Following the election, 14 of the people's representatives, who composed a majority of all MPs, met on 3 December and reached an agreement, determining that the next prime minister should be a people's member. Two candidates contested the parliamentary vote for prime minister. The independent people's representatives nominated Deputy Prime Minister Samiu Vaipulu, while the nobles' representatives initially nominated ʻAlipate Tuʻivanuavou Vaea. After negotiating with the independent people's MPs, however, on 15 December the nobles withdrew Vaea's nomination and backed Vaipulu. Pōhiva also ran in the prime ministerial election, supported by his PTOA party. Vaipulu emerged as the apparent favourite to win, reportedly having the support of a majority of MPs at one point; however, shortly before the 29 December vote, Pōhiva managed to win support from a bloc of independents led by Siaosi Sovaleni. Pōhiva went on to defeat Vaipulu, becoming the first commoner to be elected prime minister. He received 15 votes, while Vaipulu garnered the support of 11 MPs. Pōhiva subsequently called on the nobles to work with his government and assist in passing further government reforms. Pōhiva was sworn in on 30 December, and the monarch approved his cabinet selection the following day. Sovaleni became deputy prime minister, while Pōhiva retained two cabinet ministers from the previous government, including the lands and natural resources minister, Maʻafu Tukuiʻaulahi, who was also the only noble MP selected. Outgoing Prime Minister Tuʻivakanō was elected as the speaker of parliament. The monarch opened the Legislative Assembly on 15 January 2015.

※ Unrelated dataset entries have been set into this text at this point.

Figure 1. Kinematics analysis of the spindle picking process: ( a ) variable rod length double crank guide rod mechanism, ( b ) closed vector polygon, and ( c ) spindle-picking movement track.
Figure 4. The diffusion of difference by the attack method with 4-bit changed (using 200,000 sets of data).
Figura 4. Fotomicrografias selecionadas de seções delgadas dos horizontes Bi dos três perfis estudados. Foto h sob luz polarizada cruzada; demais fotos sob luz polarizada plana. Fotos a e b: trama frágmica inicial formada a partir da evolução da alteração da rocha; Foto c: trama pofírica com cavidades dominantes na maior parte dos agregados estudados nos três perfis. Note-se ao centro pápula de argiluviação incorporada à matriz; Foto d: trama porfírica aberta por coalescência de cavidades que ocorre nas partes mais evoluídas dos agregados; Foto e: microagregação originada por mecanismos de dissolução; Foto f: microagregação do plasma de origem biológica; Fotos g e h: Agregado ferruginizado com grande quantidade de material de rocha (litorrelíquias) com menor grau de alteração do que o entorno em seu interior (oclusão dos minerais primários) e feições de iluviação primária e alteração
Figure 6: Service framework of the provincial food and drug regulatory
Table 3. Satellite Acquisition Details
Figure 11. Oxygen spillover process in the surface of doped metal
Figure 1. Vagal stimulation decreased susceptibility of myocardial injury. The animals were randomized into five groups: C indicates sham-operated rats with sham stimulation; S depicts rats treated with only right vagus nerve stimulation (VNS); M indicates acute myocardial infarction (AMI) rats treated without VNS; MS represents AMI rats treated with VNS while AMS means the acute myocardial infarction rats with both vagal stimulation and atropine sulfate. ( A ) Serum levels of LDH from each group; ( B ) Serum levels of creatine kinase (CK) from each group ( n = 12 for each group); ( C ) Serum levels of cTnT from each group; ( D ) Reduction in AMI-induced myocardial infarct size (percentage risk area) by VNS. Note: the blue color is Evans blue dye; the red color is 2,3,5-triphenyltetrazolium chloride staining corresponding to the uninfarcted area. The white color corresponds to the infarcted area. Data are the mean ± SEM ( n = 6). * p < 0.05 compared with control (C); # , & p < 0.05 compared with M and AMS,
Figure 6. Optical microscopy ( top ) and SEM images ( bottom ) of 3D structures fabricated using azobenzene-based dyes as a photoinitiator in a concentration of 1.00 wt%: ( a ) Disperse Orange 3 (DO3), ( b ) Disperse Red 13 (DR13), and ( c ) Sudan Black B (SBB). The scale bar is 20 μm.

Some unsuccessful candidates filed electoral petitions against their successful opponents after the election, alleging bribery and other electoral corruption on the part of their opponents. Two of the defendants were former Deputy Prime Minister Vaipulu and Education Minister ʻEtuate Lavulavu. The petition against Vaipulu, which alleged that he induced voters by offering them cigarettes and other goods, was withdrawn by the complainant in March 2015. The Supreme Court, on the other hand, convicted Lavulavu for bribery in January 2016, finding that he had financed the construction of roads during the campaign and offered money to voters on election day to win votes. The court also found he had spent beyond the legal limit and voided his election to the Vava‘u 16 seat. Lavulavu's wife, ʻAkosita Lavulavu, won the subsequent by-election in the constituency, which was held in July 2016. As a result, she became the first woman to be elected to the Legislative Assembly since democratisation.